WYNCOTE CARE CENTER is owned by a non-profit organization. Non-profit facilities reinvest revenue into operations rather than distributing to shareholders. The facility operates independently rather than as part of a larger chain. With 58 certified beds and approximately 43 residents (about 74% occupancy), it is a smaller facility located in WYNCOTE, Pennsylvania.

How Does Wyncote Compare to Other Pennsylvania Nursing Homes?

Compared to the 100 nursing homes in Pennsylvania, WYNCOTE CARE CENTER's overall rating (4 stars) is above the state average of 3.0 and health inspection rating (4 stars) is above the national benchmark.

What Should Families Ask When Visiting Wyncote?

Based on this facility's data, families visiting should ask: "Can I visit during a mealtime to observe dining assistance and food quality?" "How do you handle medical emergencies, and what is your hospital transfer rate?" "Can I speak with family members of current residents about their experience?"

Is Wyncote Safe?

Based on CMS inspection data, WYNCOTE CARE CENTER has a clean safety record: no substantiated abuse findings (meaning no confirmed cases of resident harm), no Immediate Jeopardy citations (the most serious violation level indicating risk of serious injury or death), and is not on the Special Focus Facility watch list (a federal program monitoring the lowest-performing 1% of nursing homes). The facility has a 4-star overall rating and ranks #1 of 100 nursing homes in Pennsylvania. While no facility is perfect, families should still ask about staff-to-resident ratios and recent inspection results during their visit.
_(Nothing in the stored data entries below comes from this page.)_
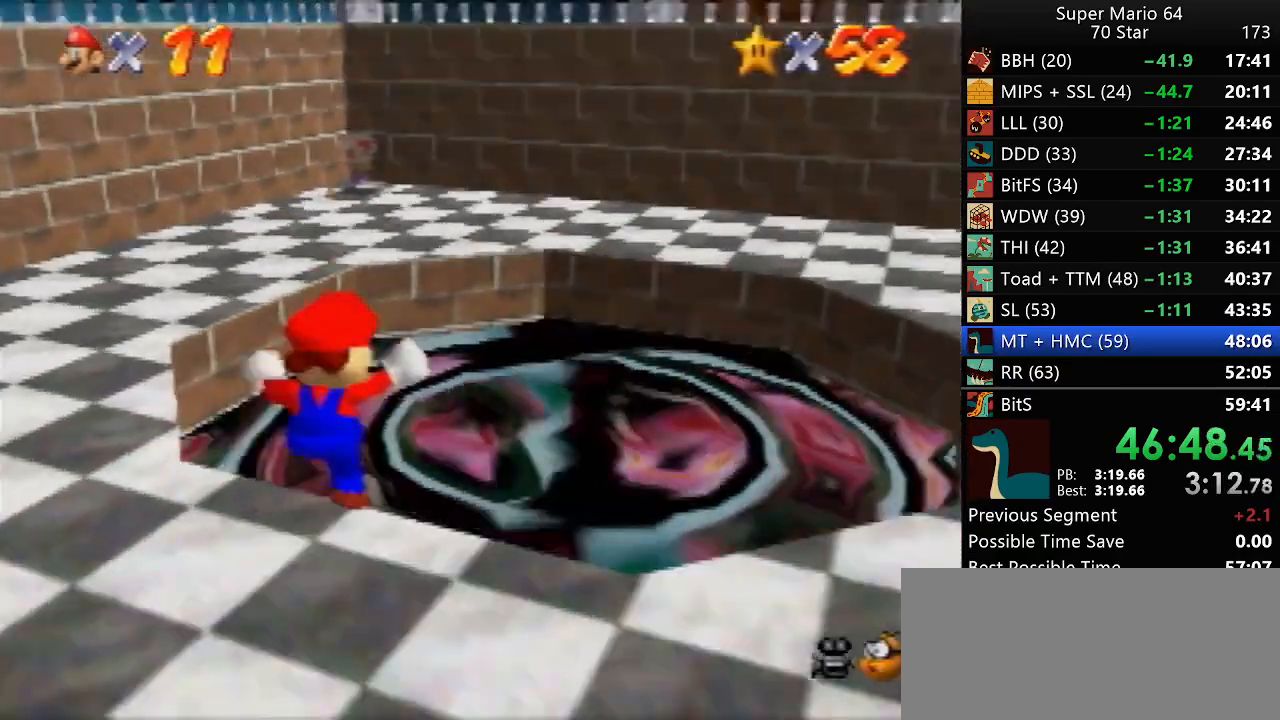
{"buttons": [], "left_stick": "center", "events": [[433, "left_stick", "center"]]}
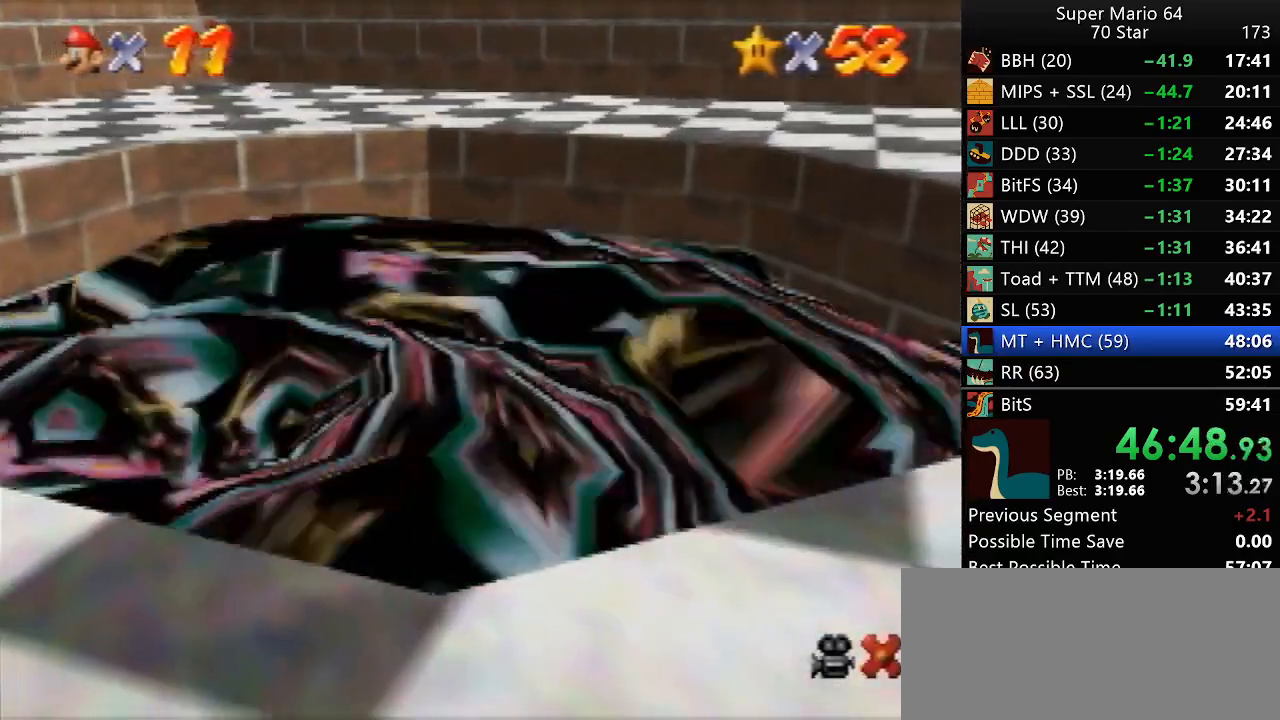
{"buttons": [], "left_stick": "center", "events": []}
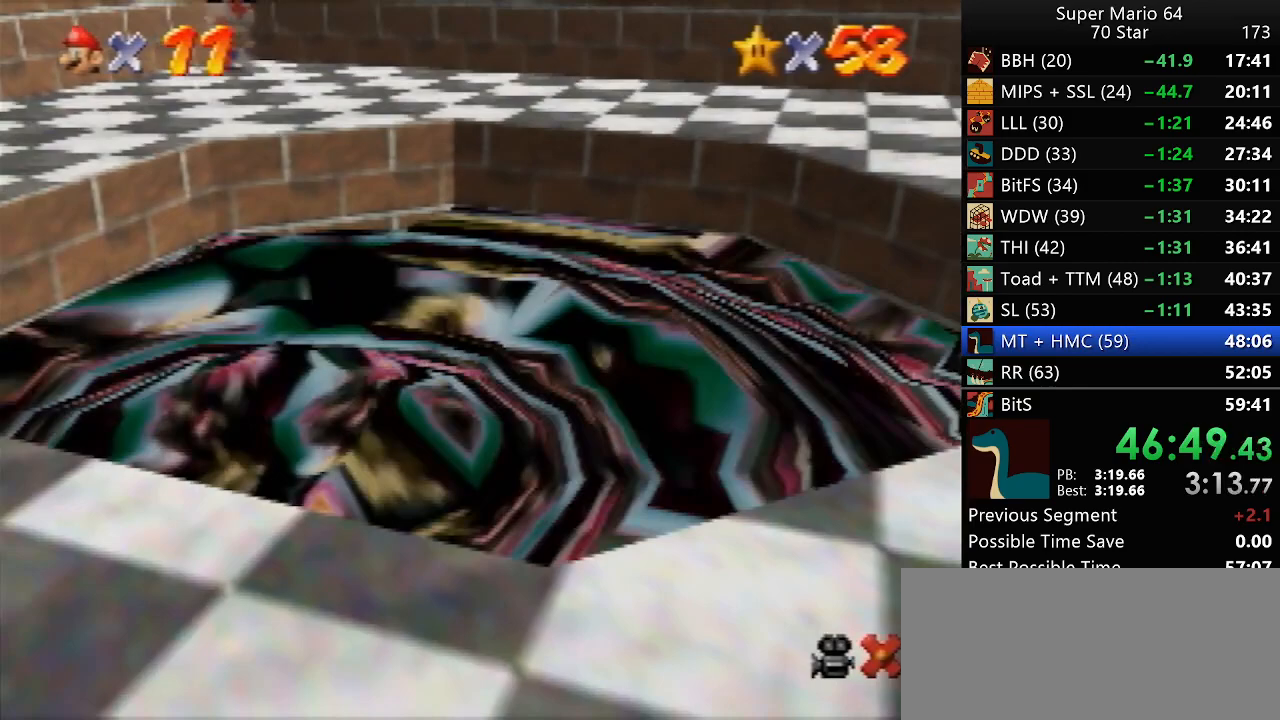
{"buttons": [], "left_stick": "center", "events": []}
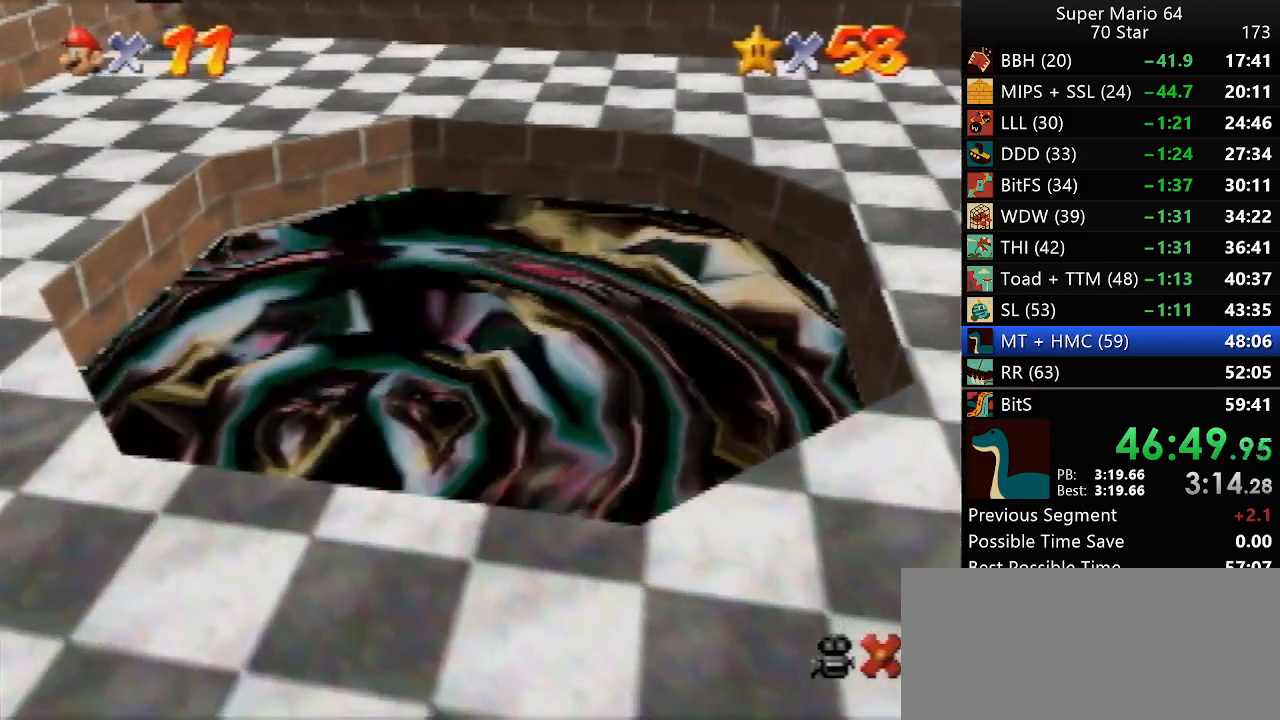
{"buttons": [], "left_stick": "center", "events": []}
Do Nurses at Wyncote Stick Around?

WYNCOTE CARE CENTER has not reported staff turnover data to CMS. Staff turnover matters because consistent caregivers learn residents' individual needs, medications, and preferences. When staff frequently change, this institutional knowledge is lost. Families should ask the facility directly about their staff retention rates and average employee tenure.

Was Wyncote Ever Fined?

WYNCOTE CARE CENTER has been fined $28,850 across 4 penalty actions. This is below the Pennsylvania average of $33,367. While any fine indicates a compliance issue, fines under $50,000 are relatively common and typically reflect isolated problems that were subsequently corrected. Families should ask what specific issues led to these fines and confirm they've been resolved.

Is Wyncote on Any Federal Watch List?

WYNCOTE CARE CENTER is not on any federal watch list. The most significant is the Special Focus Facility (SFF) program, which identifies the bottom 1% of nursing homes nationally based on persistent, serious quality problems. Not being on this list means the facility has avoided the pattern of deficiencies that triggers enhanced federal oversight. This is a positive indicator, though families should still review the facility's inspection history directly.